What State Management problems did you run into when building Excalidraw?

Excalidraw

  • The initial plan was to use Recoil. The solution was to create one JSON file to manage the state. Then re-render the whole tree.
  • It worked pretty well until we wanted to update different parts at different rates. We wanted the interaction to be faster and making caching easier.
  • Recoil would have handled this for us, but we took a different approach; we started building tooling with pure React and JavaScript.
    • We didn't want to add additional features that would make it slower.
    • We implemented the core features from other libraries to avoid adding additional dependencies.
    • This is a design feature; you can start designing backward.
  • Optimizing
    • At WhatsApp, we optimize by writing small amounts of code and adding little to no dependencies.
    • Facebook takes a different approach. They iterate fast, so they are implemented in multiple libraries.
    • Both are successful but with different strategies.

When you are doing optimization at scale, is State Management part of that?

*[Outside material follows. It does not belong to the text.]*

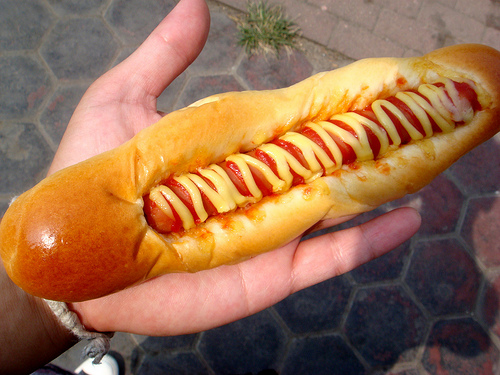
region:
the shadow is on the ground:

  • State Management is part of the conversation. But it's not critical since this is not likely to change much.
  • For example, when we re-wrote Facebook from PHP to React + GraphQL + and server-side rendering. The underlying architecture did not change much.
  • To improve the performance, you need to measure it.
    • Our team has focused on measuring performance in testing, production, etc. Once we have those measurements, we can start implementing tools to track performance.
    • Many teams own different parts of Facebook. We take all of those metrics and put them in a program where executives can review the status.
    • It's State Management at a business level. Everything is moving-different components.
    • If you give a Metric to an engineer, they will drive it down. They are excited to make it fast. It's important to track it. If you want to improve performance, you need to track it, improve it, and show it to management.